## [STORED ROWS]
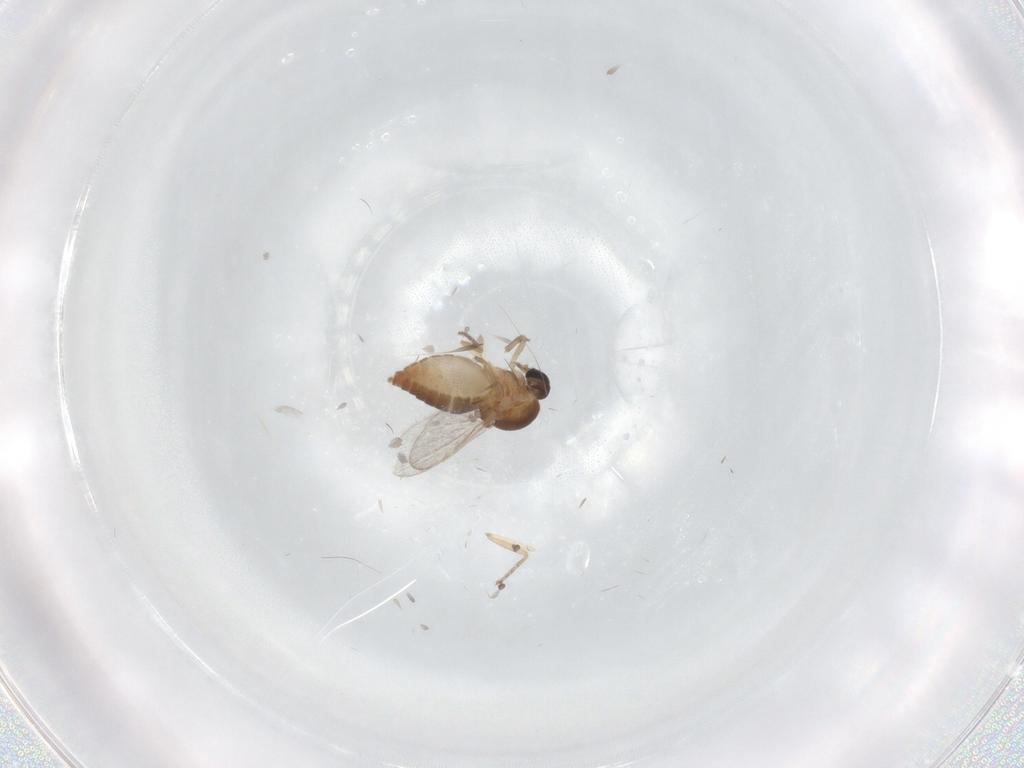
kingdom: Animalia
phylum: Arthropoda
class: Insecta
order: Diptera
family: Ceratopogonidae
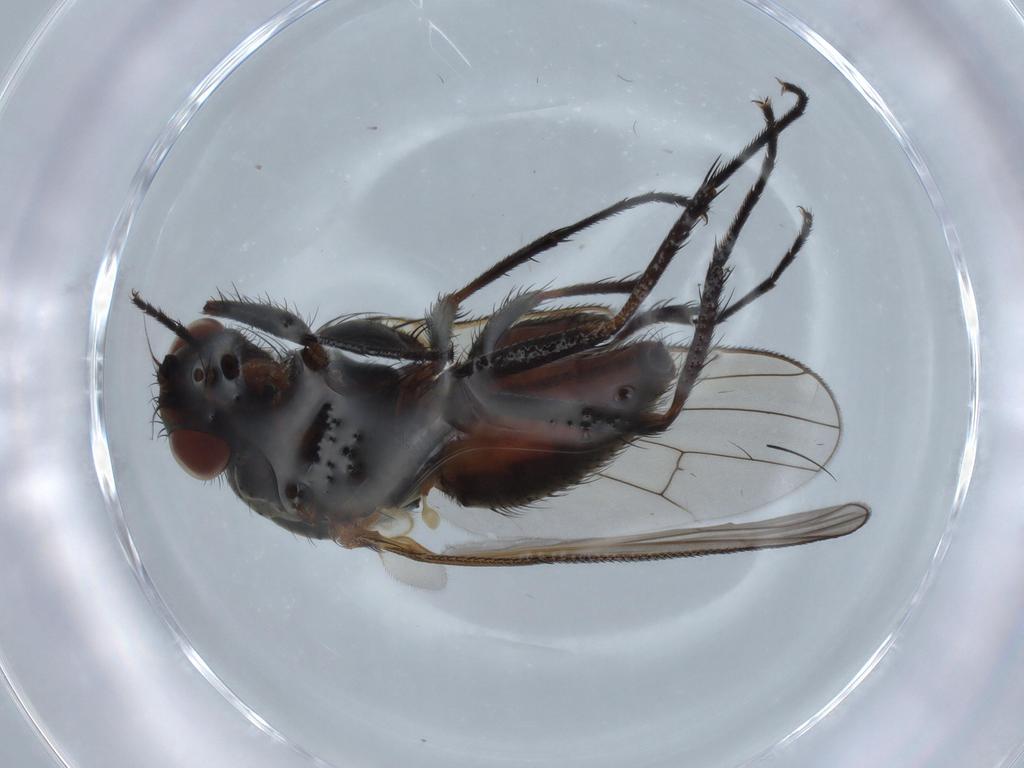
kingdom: Animalia
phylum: Arthropoda
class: Insecta
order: Diptera
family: Anthomyiidae
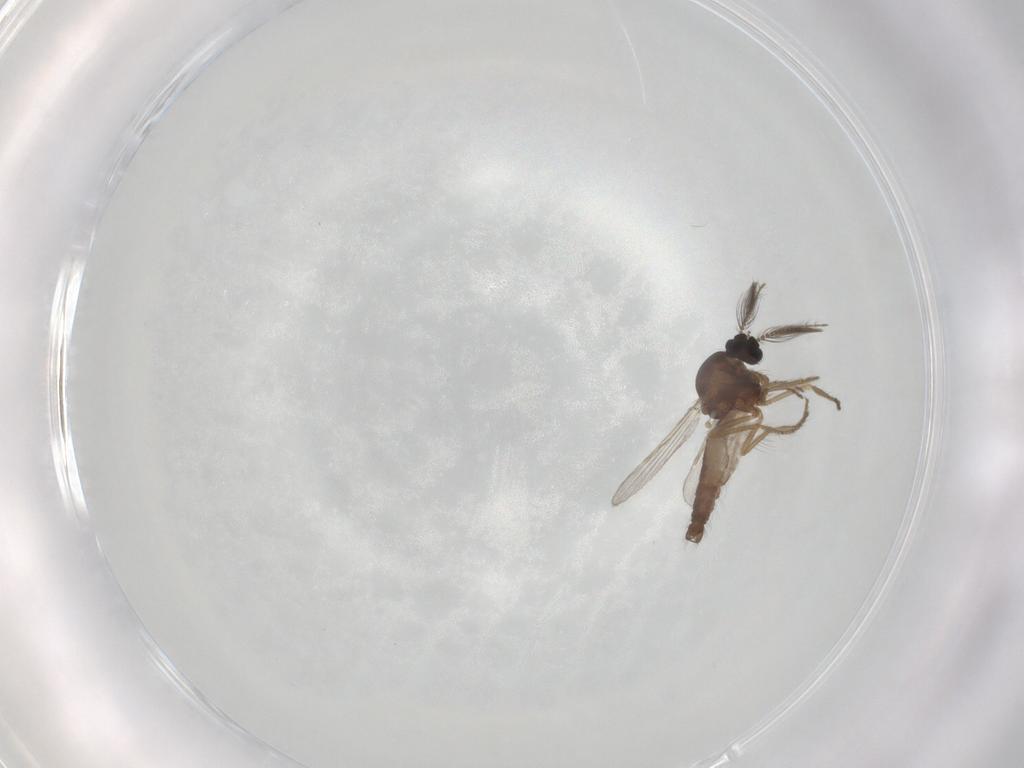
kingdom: Animalia
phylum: Arthropoda
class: Insecta
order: Diptera
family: Ceratopogonidae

## [EXERCISE]
Switch every "family" to "Family" in the lines of all three records above, and keep everything else unchanged. Leave the pictures out of your answer.

## [TASK ANSWER]
kingdom: Animalia
phylum: Arthropoda
class: Insecta
order: Diptera
Family: Ceratopogonidae
kingdom: Animalia
phylum: Arthropoda
class: Insecta
order: Diptera
Family: Anthomyiidae
kingdom: Animalia
phylum: Arthropoda
class: Insecta
order: Diptera
Family: Ceratopogonidae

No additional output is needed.